# AC Weirdness / Zone dampers and EcoBee



## SCGrassMan (Dec 17, 2017)

So I have some weirdness with my zone dampers.

I have a two zone system, with two ecobees, and here's whats happened in the past, and what I've experienced.

One zone damper has been replaced. The one that has not been replaced, when it receives voltage, it opens up, and when that voltage is removed, the spring return works correctly, so I am fairly confident that zone damper motor is operational.

What I'm experiencing:

-When the downstairs thermostat is calling, the system fires up, and it opens the zone for downstairs.
-When the upstairs thermostat is calling, sometimes it does, and sometimes it does not.
-Sometimes, the upstairs is calling, and the downstairs is not, and the system is running, but I can tell that the zone damper for the upstairs is still closed, so its running the AC but not blowing out air.
-When I go up in the attic, and watch the zone control panel, when the thermostat should be calling, the light for the zone does not light up.
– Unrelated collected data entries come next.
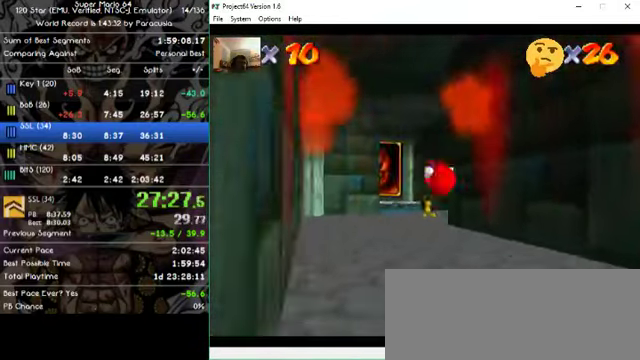
{"buttons": [], "left_stick": "up", "events": [[233, "left_stick", "up"]]}
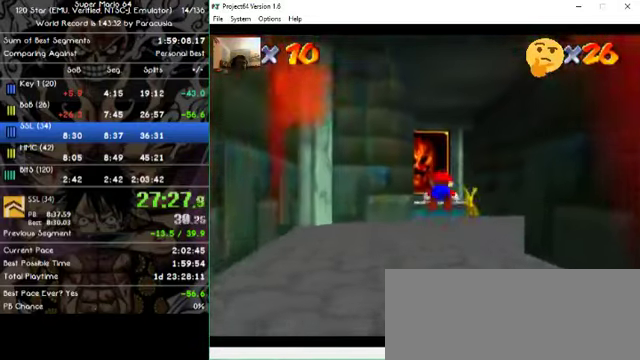
{"buttons": [], "left_stick": "center", "events": [[366, "left_stick", "center"]]}
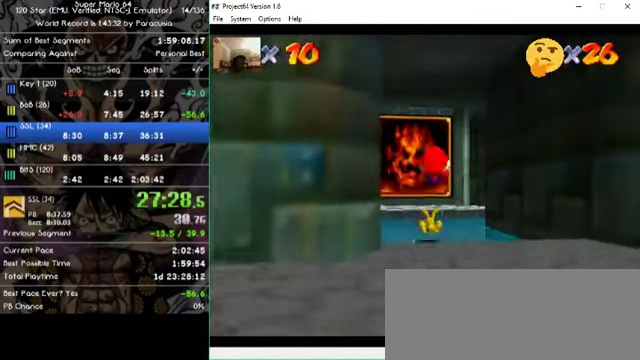
{"buttons": [], "left_stick": "up", "events": [[66, "left_stick", "up"]]}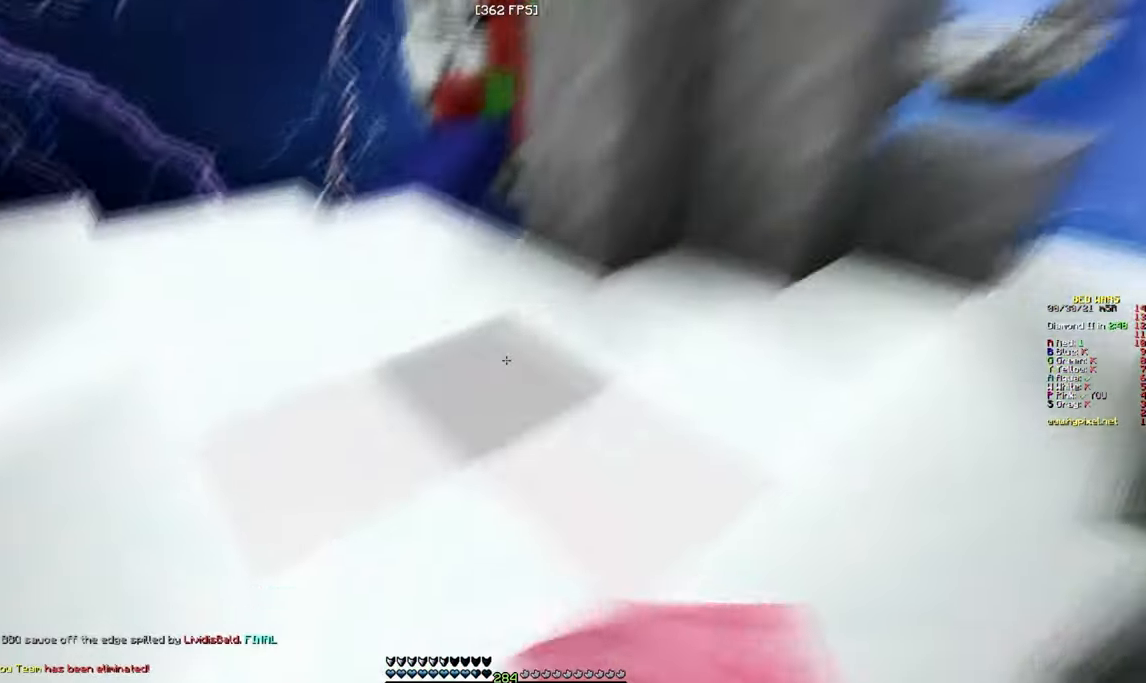
Gameplay with keyboard and mouse; each line is a JSON object with the keys and mouse buttons held at the frame after it. "events" lists presses ("down") and releases ("up") of "a", "d", "s", "w", "mouse_left" and "mouse_right" between this image and that frame as [ms after this image, input, new state], when the widget could be followed in between. "mouse_left", "mouse_right" = the "left", "right" buttons of the "mouse" list. No other keys are recorded. Fast repeated clicks can show as one long hold. Mouse movement is not recorded.
{"keys": ["a", "w"], "mouse": [], "events": [[67, "mouse_right", "down"], [184, "mouse_right", "up"], [384, "a", "down"]]}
Sometimes, it never does. Sometimes, it does after a few minutes.

What I've done:

-First floor zone damper motor was replaced a couple months back
-System was fully inspected and serviced within the last couple of months
-Disconnected and reconnected the thermostats from the wall
-Power cycled the zone control box
-Switched the breaker off and back on
-Second floor damper is presently unhooked, so the second floor zone damper always stays open, and am basically controlling the temperature upstairs by what temperature I set the downstairs to

Here are what my thoughts on what it could be:

-Zone control box
-Thermostat wiring - loose or damaged wire
-Damaged thermostat
-Physically functional thermostat, but some sort of "smart" feature that is enabled that doesn't "call" right away when changing the temperature

What bugs me, as an IT guy, is that its not consistent. Like if the thermostats NEVER called, or if the zones NEVER opened.
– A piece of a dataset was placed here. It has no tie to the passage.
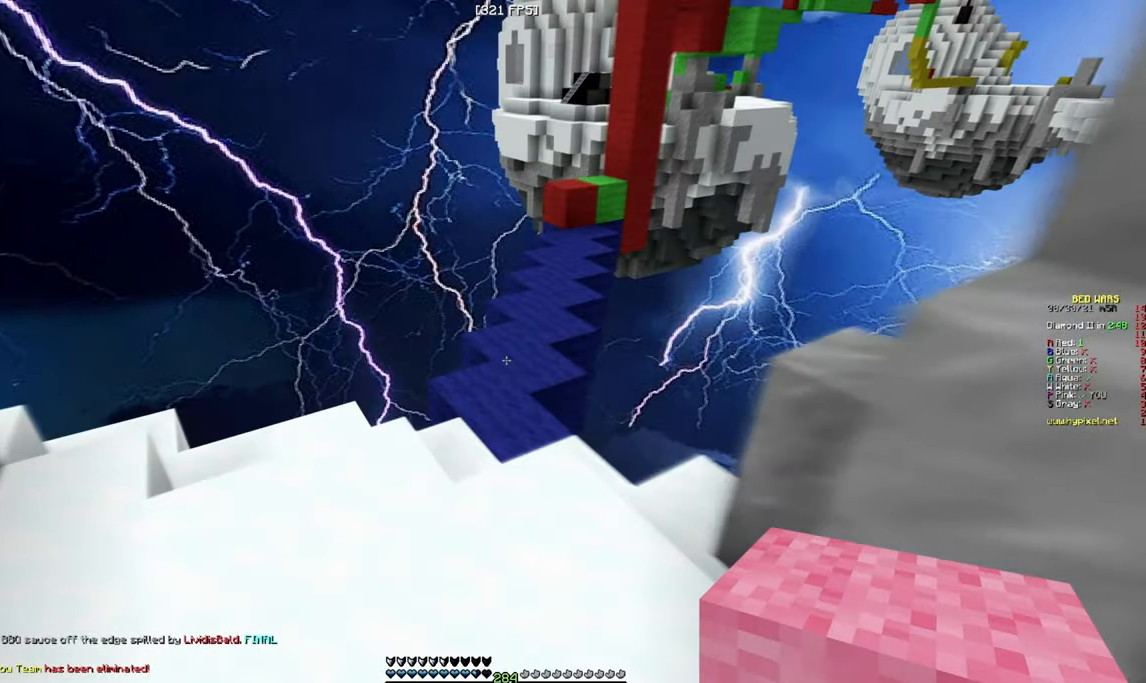
{"keys": ["w"], "mouse": [], "events": [[84, "a", "up"]]}
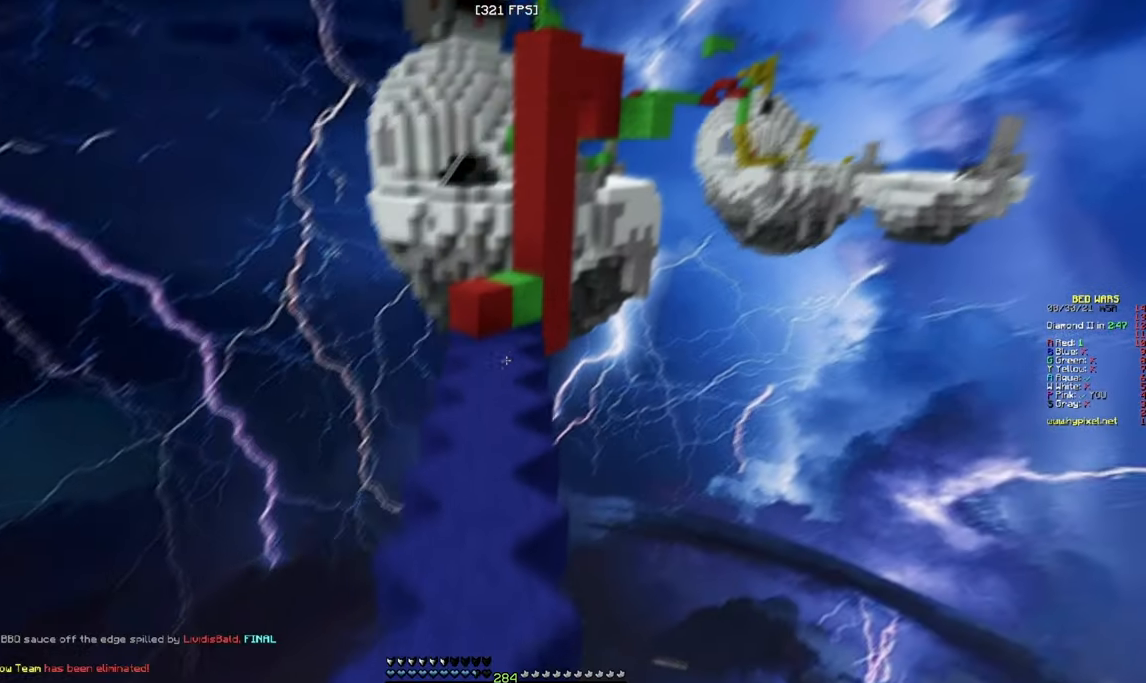
{"keys": ["w"], "mouse": ["left"], "events": [[50, "mouse_left", "down"], [150, "mouse_left", "up"], [234, "mouse_left", "down"]]}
Also, the unit is 10 years old, with a 10 year life expectancy. So, its mechanically sound, but living on borrowed time. I know it needs to be replaced in the next couple of years, but if I can replace the zone control box or something like that and buy more time, great.

Thanks in advance!


----------



## ionicatoms (Mar 8, 2020)

Swap the ecobees with each other and rule out the thermostat. I would expect a wiring/ground issue, but not anything like an expert. I mostly call out techs for these kind of situations.


----------



## SCGrassMan (Dec 17, 2017)

ionicatoms said:


> Swap the ecobees with each other and rule out the thermostat. I would expect a wiring/ground issue, but not anything like an expert. I mostly call out techs for these kind of situations.


Yeah that's not a bad idea. But if it's wiring or ground the issue will persist.

I usually do too, but that would be $$$ because they're gonna mark up parts like 200-300%, plus there will be a decent wait in SC in July for an AC tech


----------



## Thick n Dense (May 7, 2019)

SCGrassMan said:


> ionicatoms said:
> 
> 
> > Swap the ecobees with each other and rule out the thermostat. I would expect a wiring/ground issue, but not anything like an expert. I mostly call out techs for these kind of situations.
> ...


Are these hardwired or using radio signals ?

If radio, id instantly assume an interference issue with wifi walls or other radio devices. It could aslo be a power issue where signal is not strong enough. 
Interference is hard to trouble shoot to actually fix the issues.

Like other poster, swap the units. If same problem occurs than a interfence issue is likely.

After re-reading your post, the obvious potential problem is that the upstairs unit has no control over the downstairs damper. Right? Or are they wired from a central location?

It seems like this bit of logic is failing:
IF(Upstairs unit says on)AND(Downstairs unit Says off) THEN (make sure that downstairs damper is closed)

To me it sounds like this isn't happening at all and the downstairs unit is soley positioned on what the downstairs unit says to be at.

This problem goes both ways.

You said the unit is 10 years old... has the system worked flawlessly up to this point (meaning that the problem just occurred) OR did you just notice it recently ? 
It's important to note if this was a initial setup issue OR a new variable causing the issue.


----------



## SCGrassMan (Dec 17, 2017)

-Not wireless, wired
-upstairs AC calls for air, but sometimes doesn't open the zone damper


----------



## ionicatoms (Mar 8, 2020)

I forgot all about this issue. Did you swap the termostats with each other yet?


----------